Tech Investors Flee China As Political Tensions Worsen
Private capital fundraising in Asia-Pacific on track for 10-year low as VC funding in China drops nearly 55 percent, report finds
Private capital fundraising in Asia-Pacific is on track to hit a 10-year low in 2023 largely due to the shift of investors’ focus away from China, according to a new report by research firm Preqin.
The company found that funding for venture capital firms that focus on China had rapidly disspated in the second quarter as the country struggles with slow economic conditions as well as increasingly tight technology export restrictions imposed by the United States.
China-focused VC funds raised $2.7 billion (£2.1bn) in the April to June quarter, down 54.2 percent from the previous quarter, Preqin found.
The drop was a major contributor to a five-year low in Asia-Pacific VC fundraising for the quarter, the firm said.
Political tensions
“Fundraising in [Asia-Pacific] remains uncertain due to lingering economic issues and persistent geopolitical tensions, while investors remain cautious about returning to China,” analysts and Preqin wrote in a report.

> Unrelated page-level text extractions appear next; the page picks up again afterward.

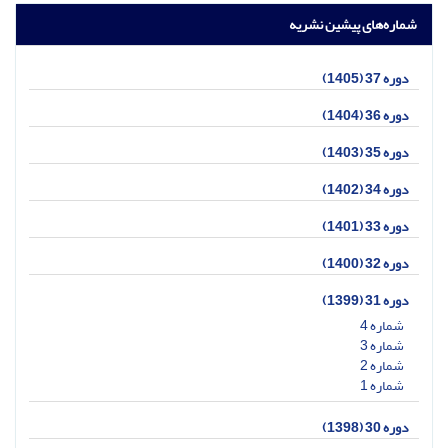
شماره‌های پیشین نشریه
دوره 37 (1405)
دوره 36 (1404)
دوره 35 (1403)
دوره 34 (1402)
دوره 33 (1401)
دوره 32 (1400)
دوره 31 (1399)
شماره 4
شماره 3
شماره 2
شماره 1
دوره 30 (1398)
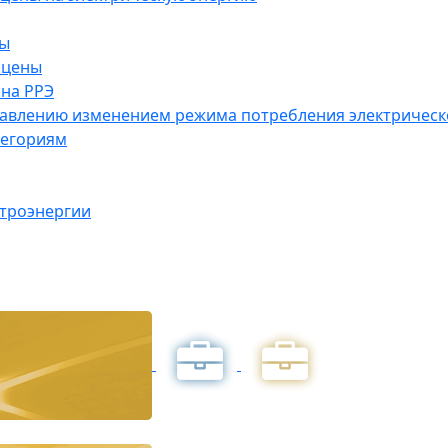
ны
 цены
на РРЭ
правлению изменением режима потребления электричес
тегориям
ктроэнергии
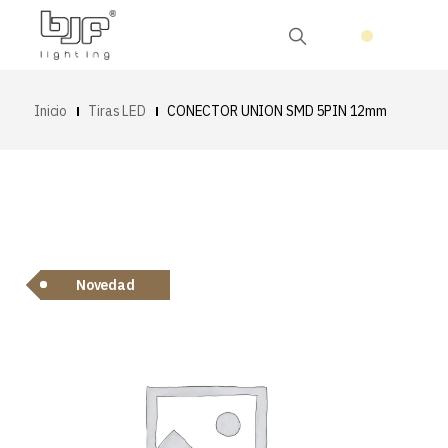
Inicio
Tiras LED
CONECTOR UNION SMD 5PIN 12mm
Novedad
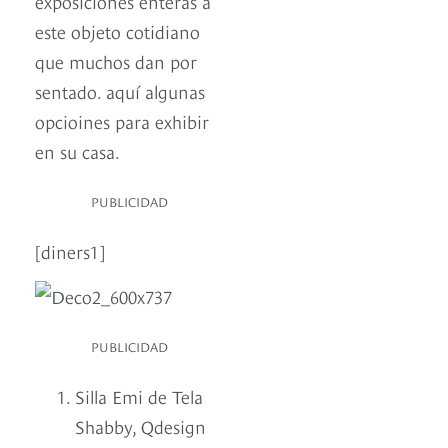
exposiciones enteras a
este objeto cotidiano
que muchos dan por
sentado. aquí algunas
opcioines para exhibir
en su casa.
PUBLICIDAD
[diners1]
PUBLICIDAD
Silla Emi de Tela
Shabby, Qdesign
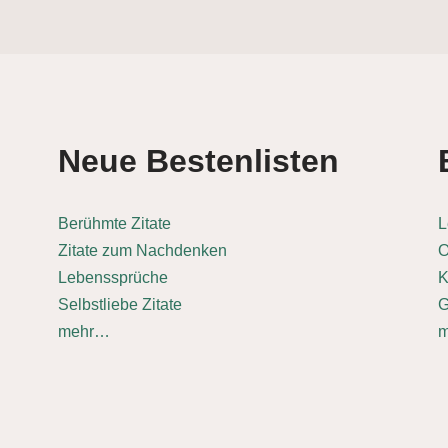
Neue Bestenlisten
Berühmte Zitate
L
Zitate zum Nachdenken
O
Lebenssprüche
K
Selbstliebe Zitate
G
mehr…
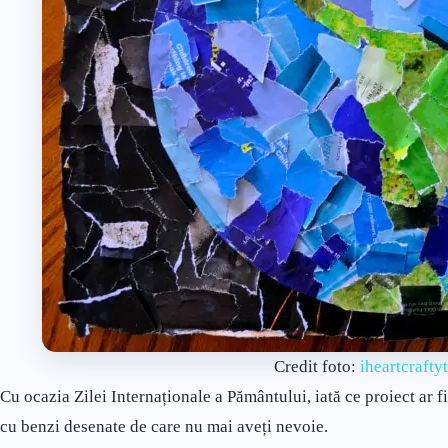
Credit foto:
iheartcrafty
Cu ocazia Zilei Internaționale a Pământului, iată ce proiect ar fi
cu benzi desenate de care nu mai aveți nevoie.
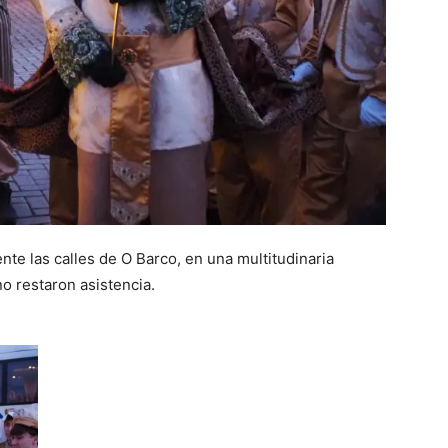
te las calles de O Barco, en una multitudinaria
o restaron asistencia.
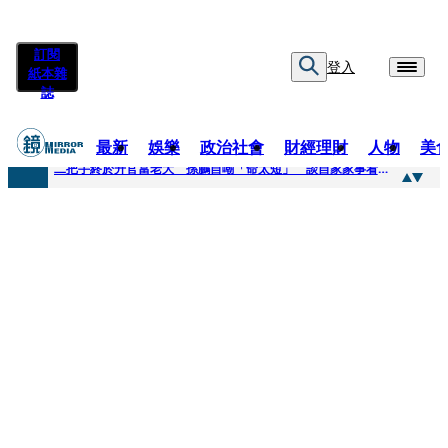
訂閱
登入
紙本雜
誌
最新
娛樂
政治社會
財經理財
人物
美
快訊
二把手終於升官當老大 孫鵬自嘲「命太短」 談自家家事看超開：誰家鍋底沒灰塵
快訊
蔡英文做2件事「嚇壞一堆人」 黃暐瀚分析台東戰況：變成五五波
快訊
未禮讓行人罰6000元沒繳 租車公司竟爆欠235萬公法債務！負責人急出面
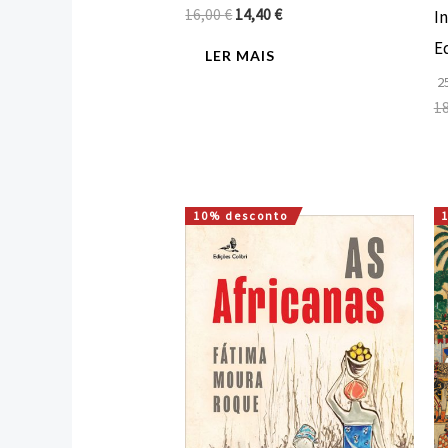
16,00
€
14,40
€
In
E
LER MAIS
25
1
10% desconto
O
O
preço
preço
original
atual
era:
é:
12,00 €.
10,80 €.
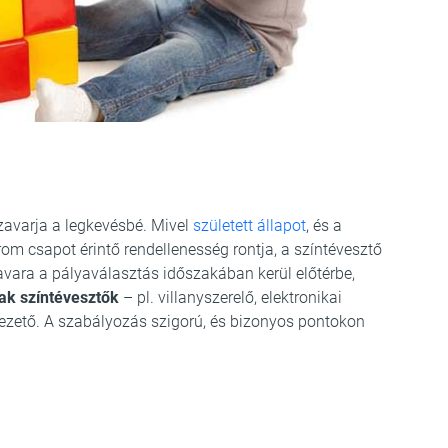
zavarja a legkevésbé. Mivel
született állapot
, és a
rom csapot érintő rendellenesség rontja, a színtévesztő
avara a pályaválasztás időszakában kerül előtérbe,
k színtévesztők
– pl. villanyszerelő, elektronikai
ezető. A szabályozás szigorú, és bizonyos pontokon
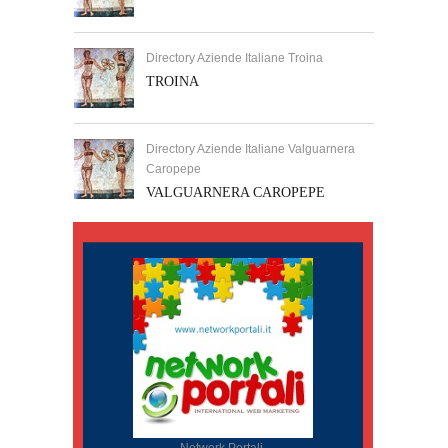
Directory Aziende Italiane Troina
TROINA
Directory Aziende Italiane Valguarnera
Caropepe
VALGUARNERA CAROPEPE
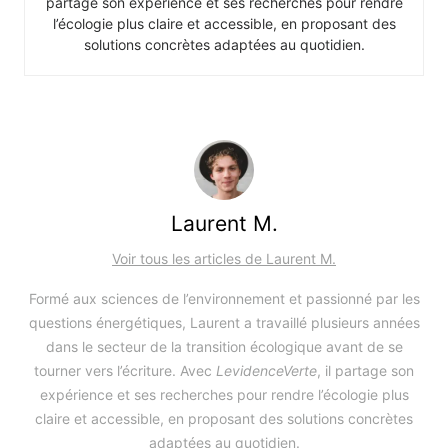
partage son expérience et ses recherches pour rendre
l’écologie plus claire et accessible, en proposant des
solutions concrètes adaptées au quotidien.
Laurent M.
Voir tous les articles de Laurent M.
Formé aux sciences de l’environnement et passionné par les
questions énergétiques, Laurent a travaillé plusieurs années
dans le secteur de la transition écologique avant de se
tourner vers l’écriture. Avec
LevidenceVerte
, il partage son
expérience et ses recherches pour rendre l’écologie plus
claire et accessible, en proposant des solutions concrètes
adaptées au quotidien.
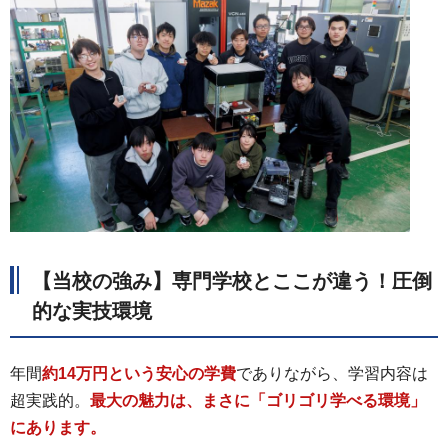
【当校の強み】専門学校とここが違う！圧倒
的な実技環境
年間
約14万円という安
心の学費
でありながら、学習内容は
超実践的。
最大の魅力は、まさに「ゴリゴリ学べる環境」
にあります。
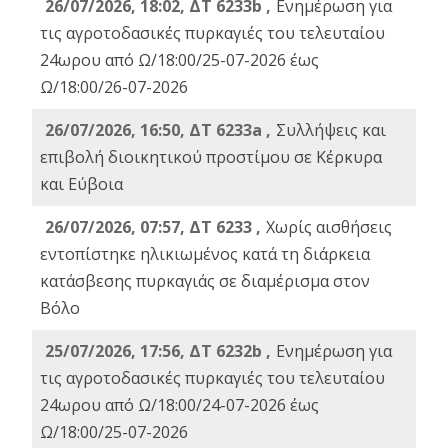
26/07/2026, 18:02, ΔΤ 6233b ,
Ενημέρωση για
τις αγροτοδασικές πυρκαγιές του τελευταίου
24ωρου από Ω/18:00/25-07-2026 έως
Ω/18:00/26-07-2026
26/07/2026, 16:50, ΔΤ 6233a ,
Συλλήψεις και
επιβολή διοικητικού προστίμου σε Κέρκυρα
και Εύβοια
26/07/2026, 07:57, ΔΤ 6233 ,
Χωρίς αισθήσεις
εντοπίστηκε ηλικιωμένος κατά τη διάρκεια
κατάσβεσης πυρκαγιάς σε διαμέρισμα στον
Βόλο
25/07/2026, 17:56, ΔΤ 6232b ,
Ενημέρωση για
τις αγροτοδασικές πυρκαγιές του τελευταίου
24ωρου από Ω/18:00/24-07-2026 έως
Ω/18:00/25-07-2026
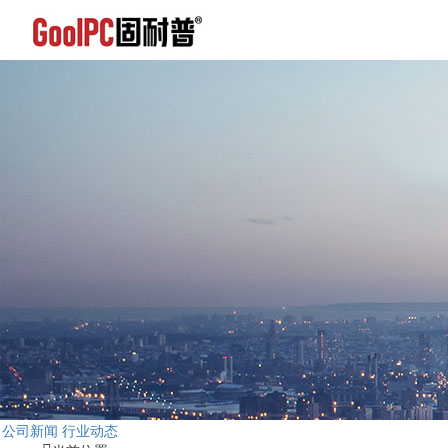
公司新闻
行业动态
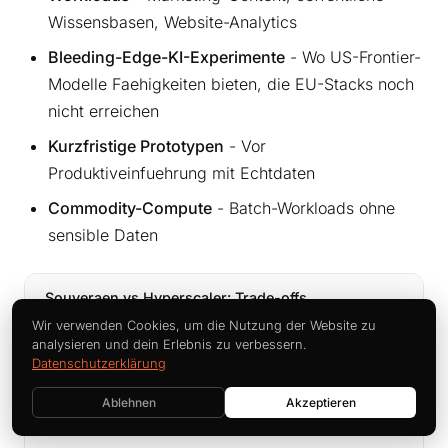
Wissensbasen, Website-Analytics
Bleeding-Edge-KI-Experimente
- Wo US-Frontier-
Modelle Faehigkeiten bieten, die EU-Stacks noch
nicht erreichen
Kurzfristige Prototypen
- Vor
Produktiveinfuehrung mit Echtdaten
Commodity-Compute
- Batch-Workloads ohne
sensible Daten
Souveraen vs Hyperscaler: Trade-offs
Wir verwenden Cookies, um die Nutzung der Website zu
analysieren und dein Erlebnis zu verbessern.
STAERKEN SOVEREIGN AI
Datenschutzerklärung
Ablehnen
Akzeptieren
CLOUD-Act-Schutz
- EU-Rechtsperson, EU-
✓
exklusiver Zugriff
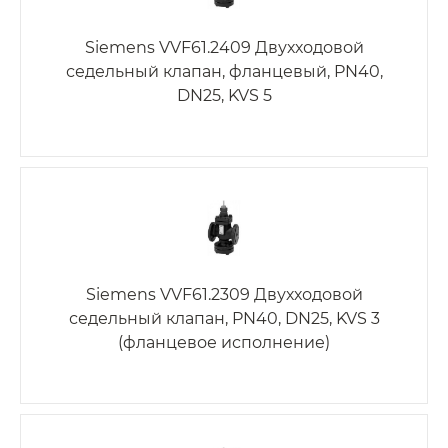
Siemens VVF61.2409 Двухходовой
седельный клапан, фланцевый, PN40,
DN25, KVS 5
Siemens VVF61.2309 Двухходовой
седельный клапан, PN40, DN25, KVS 3
(фланцевое исполнение)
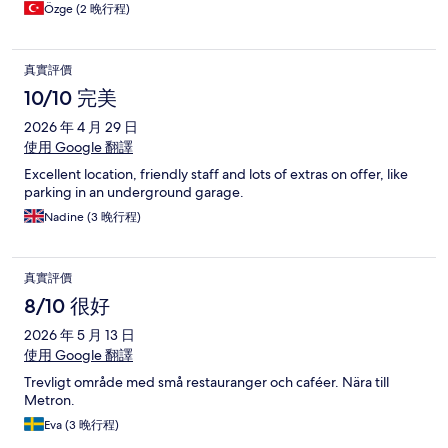
Özge (2 晚行程)
真實評價
10/10 完美
2026 年 4 月 29 日
使用 Google 翻譯
Excellent location, friendly staff and lots of extras on offer, like
parking in an underground garage.
Nadine (3 晚行程)
真實評價
8/10 很好
2026 年 5 月 13 日
使用 Google 翻譯
Trevligt område med små restauranger och caféer. Nära till
Metron.
Eva (3 晚行程)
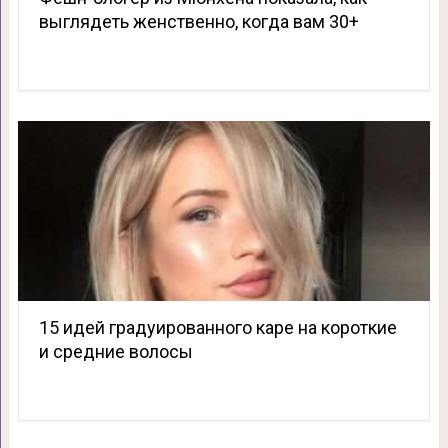
выглядеть женственно, когда вам 30+
15 идей градуированного каре на короткие
и средние волосы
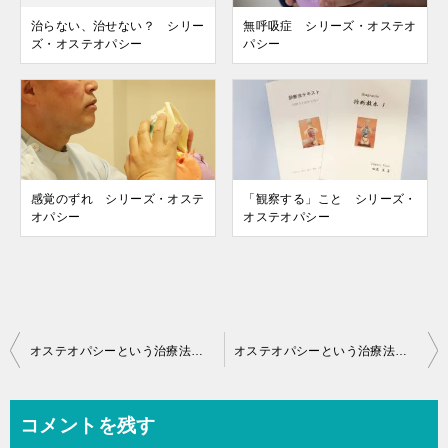
治らない、治せない？ シリー
無呼吸症 シリーズ・オステオ
ズ・オステオパシー
パシー
感覚のずれ シリーズ・オステ
「観察する」こと シリーズ・
オパシー
オステオパシー
投
オステオパシーという治療法に対しての見方と捉え方ー１
オステオパシーという治療法に対しての見方と捉え方ー３
稿
ナ
コメントを残す
ビ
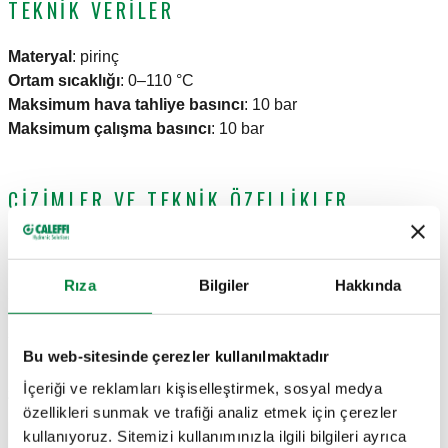
TEKNIK VERILER
Materyal
:
pirinç
Ortam sıcaklığı
:
0–110 °C
Maksimum hava tahliye basıncı
:
10 bar
Maksimum çalışma basıncı
:
10 bar
ÇIZIMLER VE TEKNIK ÖZELLIKLER
Parça numarası
Bağlantılar
Actions
Rıza
Bilgiler
Hakkında
551705
G 3/4" (ISO 228-1) D
Coll
Bu web-sitesinde çerezler kullanılmaktadır
İçeriği ve reklamları kişiselleştirmek, sosyal medya
2B çizimler
özellikleri sunmak ve trafiği analiz etmek için çerezler
kullanıyoruz. Sitemizi kullanımınızla ilgili bilgileri ayrıca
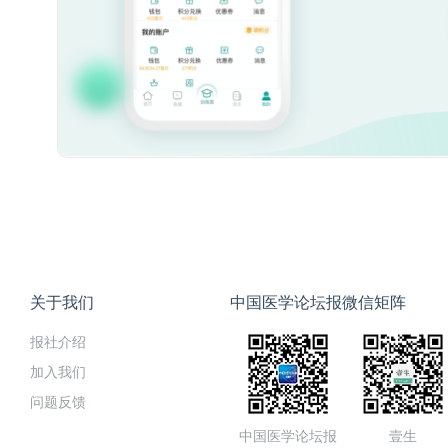
关于我们
中国医学论坛报微信矩阵
报社介绍
加入我们
问题反馈
中国医学论坛报
壹生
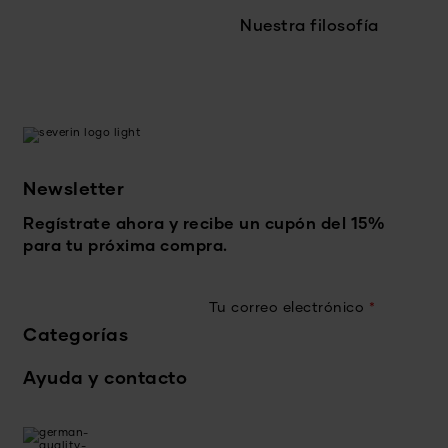
Nuestra filosofía
Newsletter
Regístrate ahora y recibe un cupón del 15%
para tu próxima compra.
Tu correo electrónico
*
Categorías
Ayuda y contacto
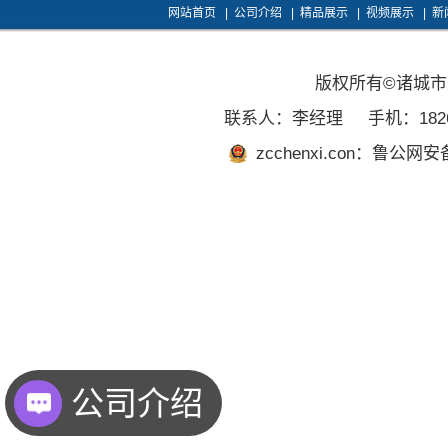
网站首页
|
公司介绍
|
精品展示
|
视频展示
|
新
版权所有©诸城
联系人：李经理
手机：1826
zcchenxi.con：鲁公网安备
公司介绍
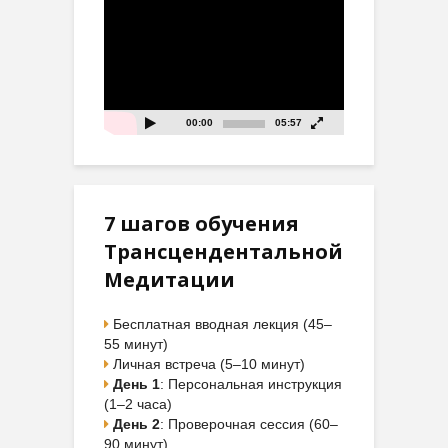
Видеоплеер
00:00
05:57
7 шагов обучения
Трансцендентальной
Медитации
Бесплатная вводная лекция (45–
55 минут)
Личная встреча (5–10 минут)
День 1
: Персональная инструкция
(1–2 часа)
День 2
: Проверочная сессия (60–
90 минут)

The firm found the value of investment deals made by private equity firms in mainland China, Hong Kong, Macau and Taiwan dropped 55.8 percent in the second quarter compared with the first, reaching a post-pandemic quarterly low of $3.4bn.
The most significant VC deal during the second quarter was shopping app Shein’s raising $2bn, but that funding round valued the company at $66bn, about one-third lower than a year earlier, Preqin said.
State-backed think tank the China Academy of Information and Communication Technology said on Friday total investments in the Chinese internet sector fell 69.8 percent year-on-year in the second quarter, with the number of investment deals dropping 60.9 percent.
Japan tech deals
Japan registered the highest figures for deals in the region for the second straight quarter, with Japan-focused Advantage Partners raising the most at just under $1bn, Preqin said.
“This market is often perceived as lower risk, with relatively stable, albeit sometimes lower, returns. The depreciation of the Japanese yen against the US dollar has further added to its appeal to foreign investors, particularly real estate investors,” the company noted.
The firm said Japanese and South Korean private equity-backed deals in semiconductors and electric car supply chains were notable during the second quarter.
“We expect an increasing focus on advanced technologies across APAC as the technology race between China and the US intensifies,” it said.